Everything from the line containing "left: 76px ->" through the final line below must be output exactly, both ends included, with nothing else and no pictures.

Task input:
=== Begin Enclosure ===
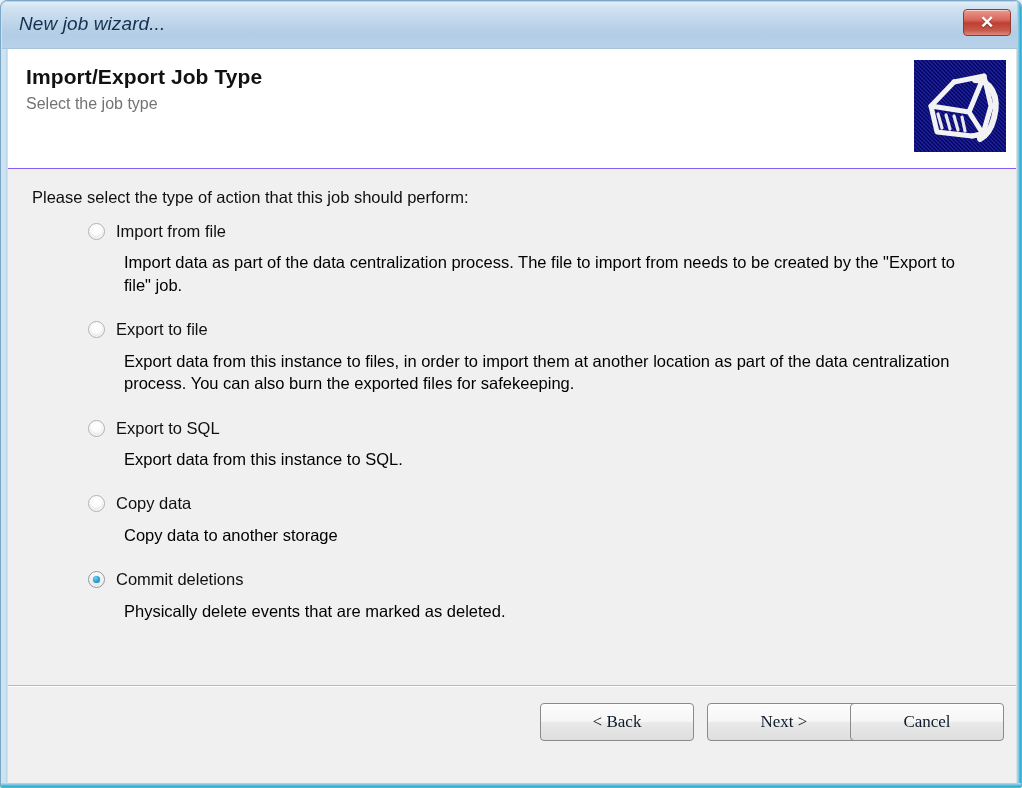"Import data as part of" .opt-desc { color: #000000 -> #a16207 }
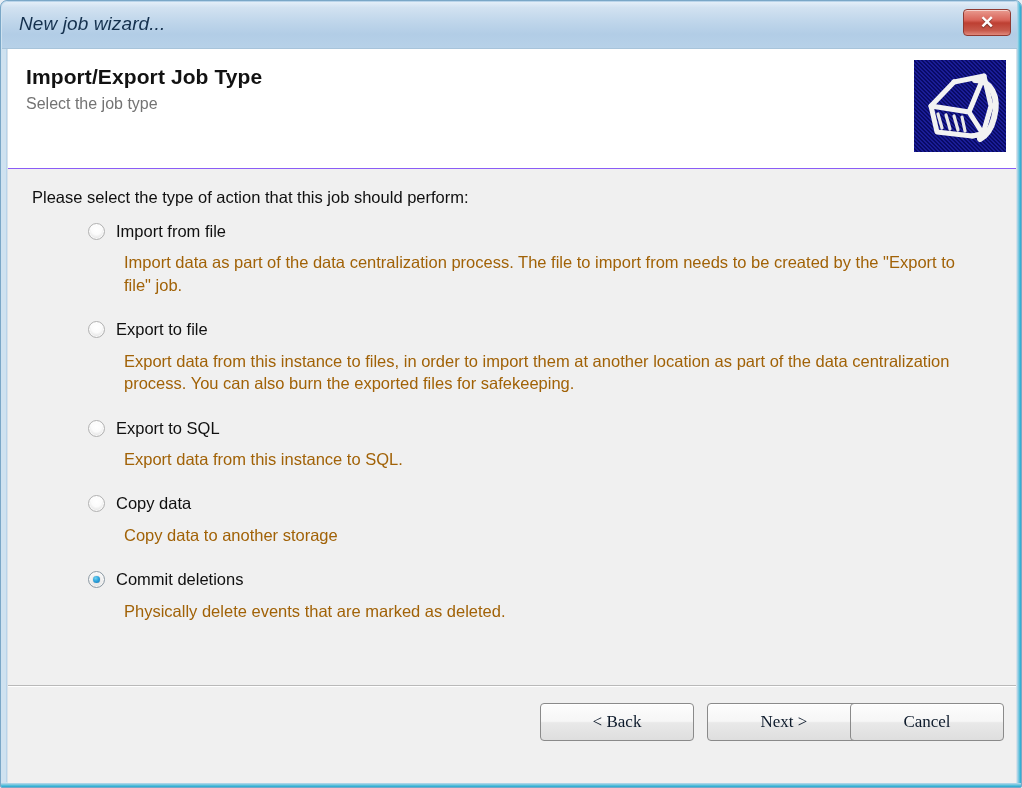"Copy data" span.opt-label { text: data -> also }
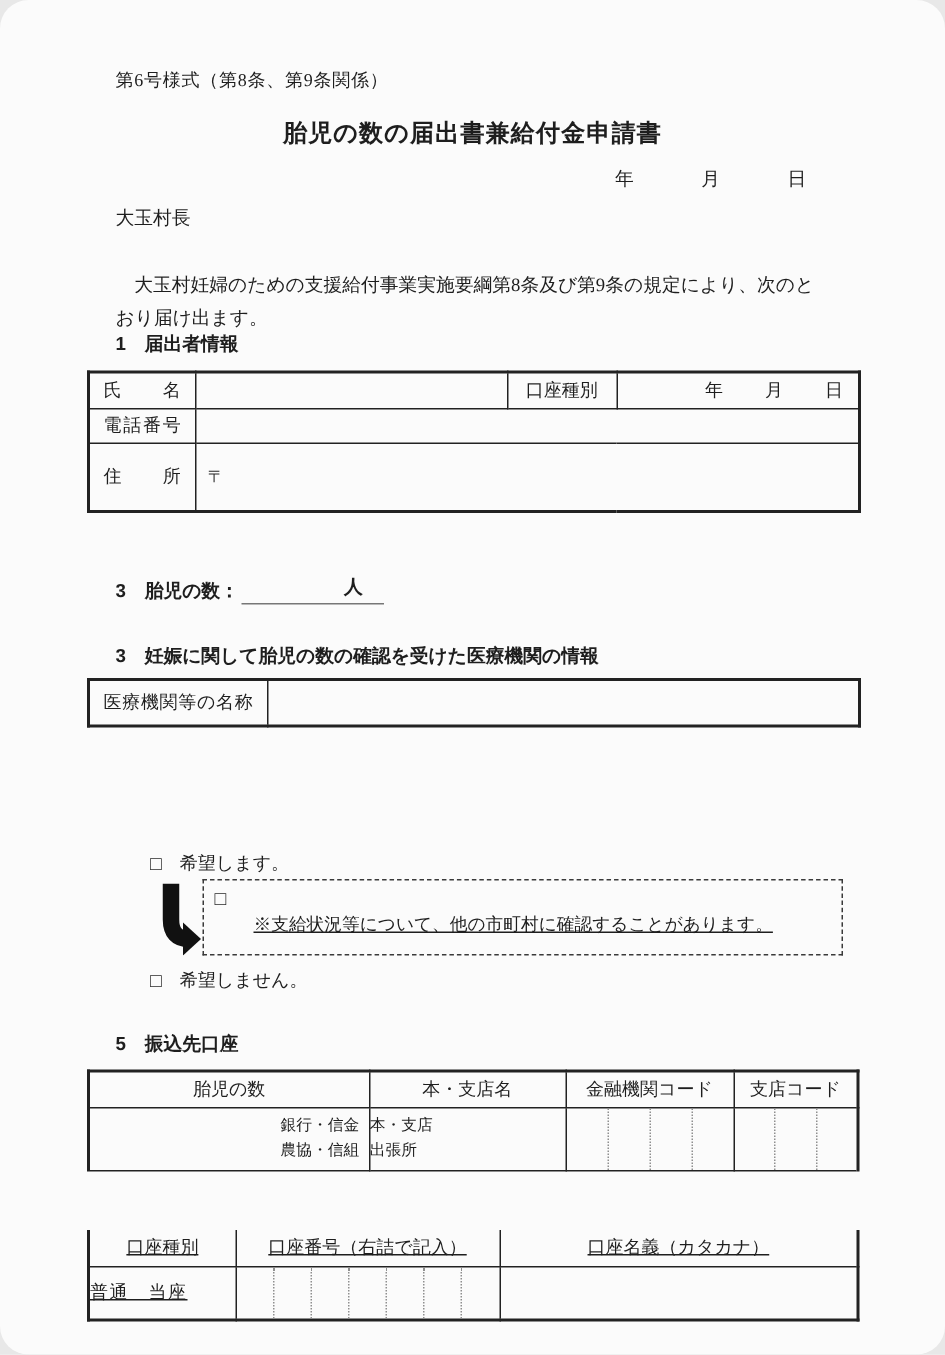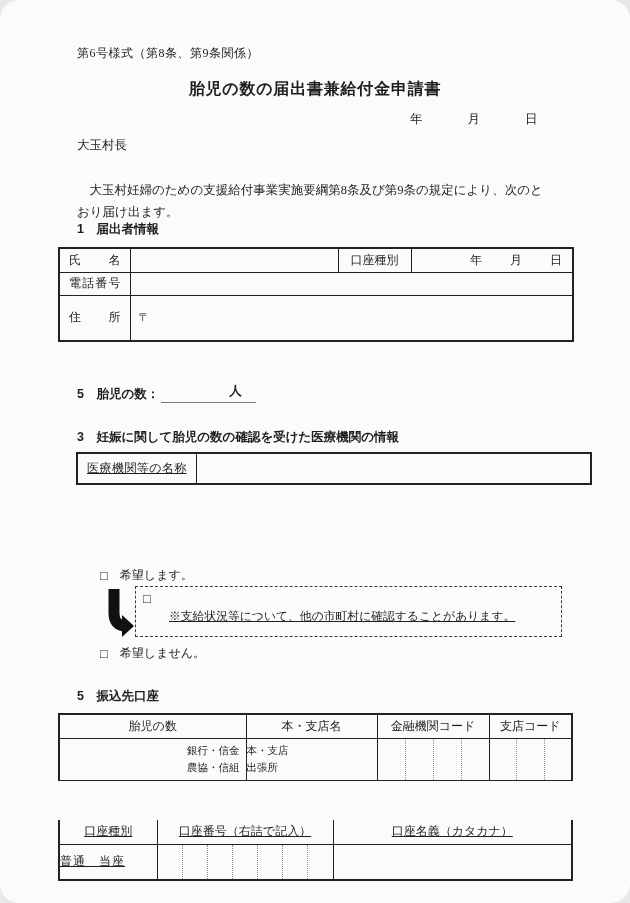"5 胎児の数：" span.h { text: 5 -> 3 }
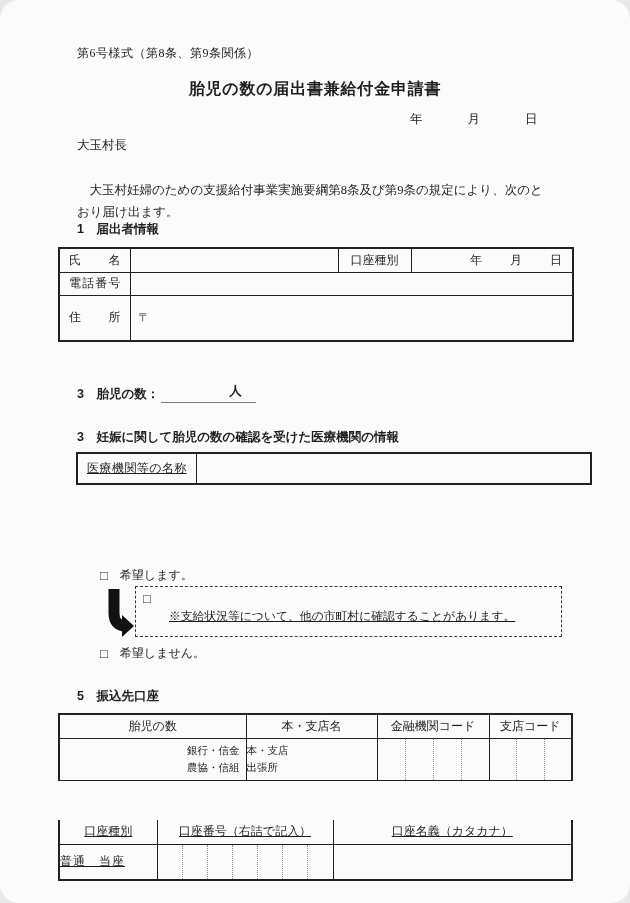"医療機関等の名称" #medical-table { left: 76px -> 58px; text-decoration: underline -> none }
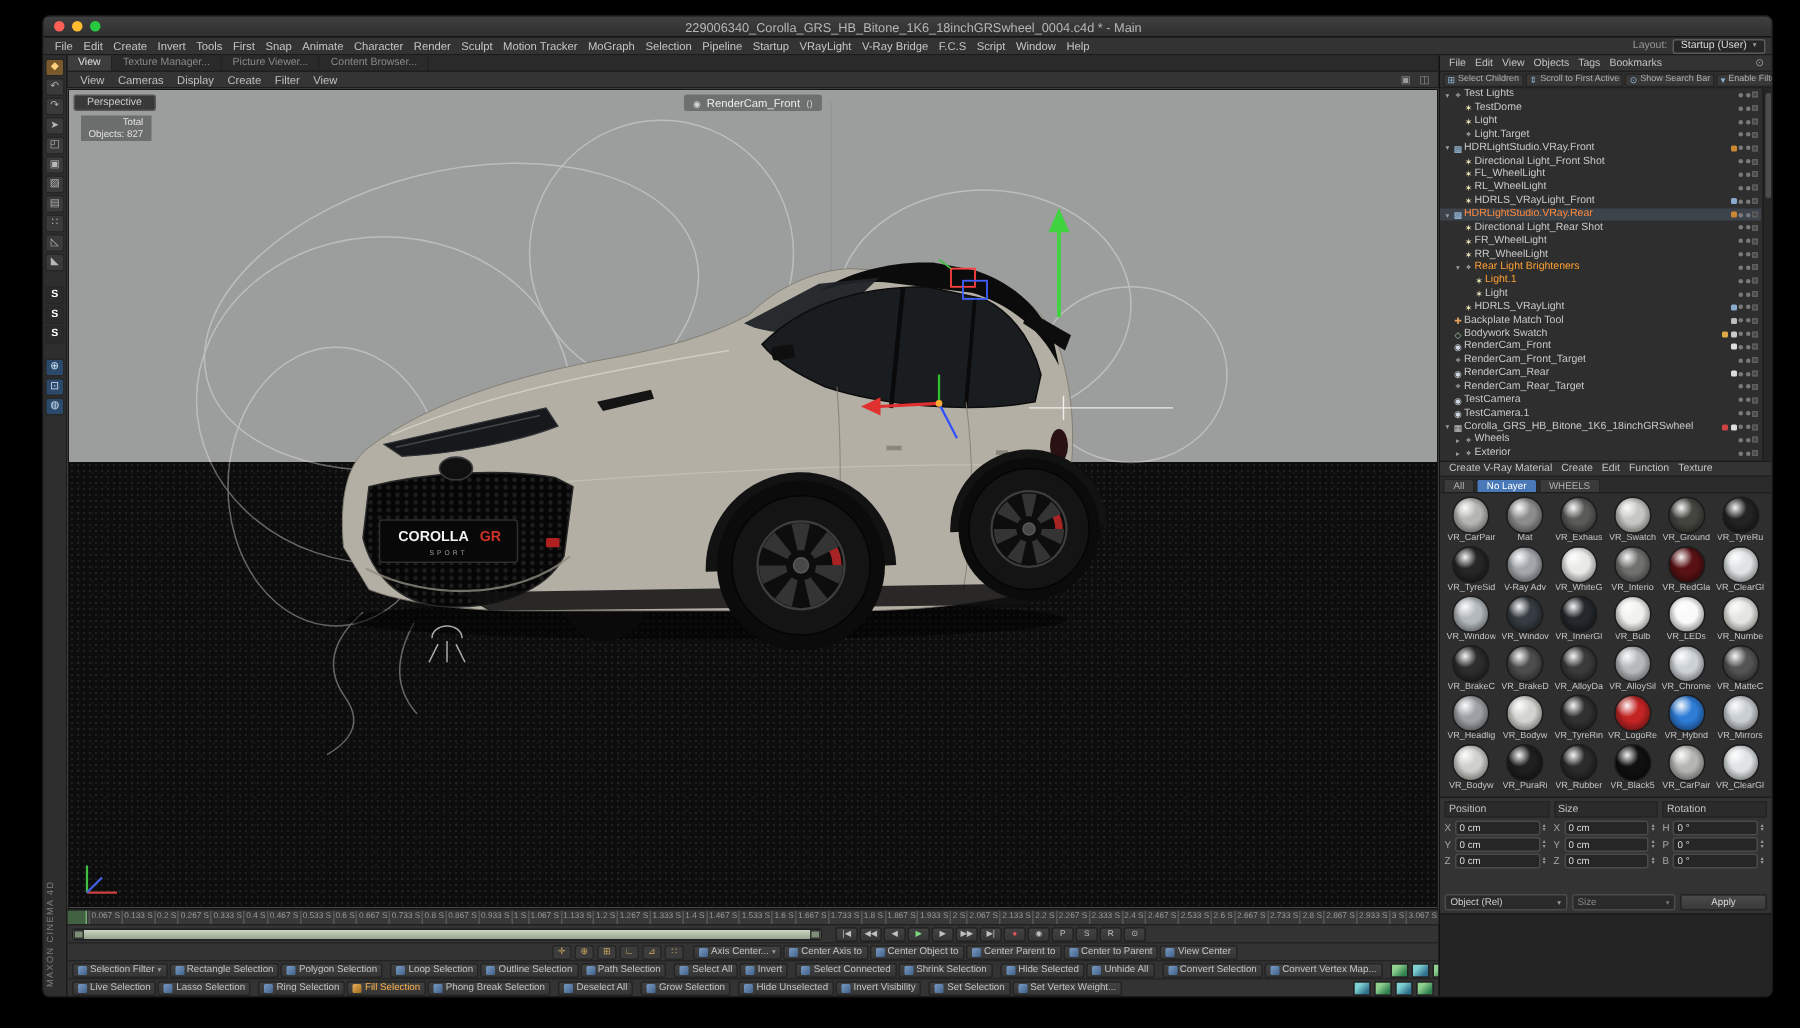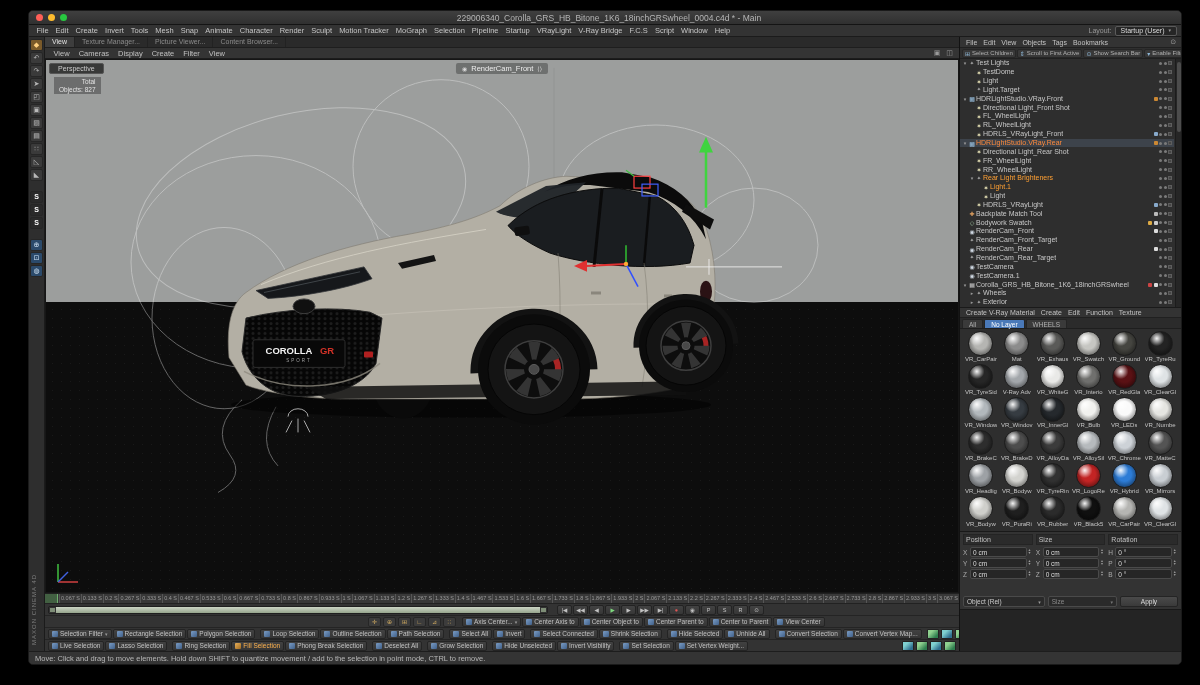"Mesh" span.mi { text: Mesh -> First }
=== End Enclosure ===
Expected answer:
"医療機関等の名称" #medical-table { left: 76px -> 58px; text-decoration: underline -> none }
"Mesh" span.mi { text: Mesh -> First }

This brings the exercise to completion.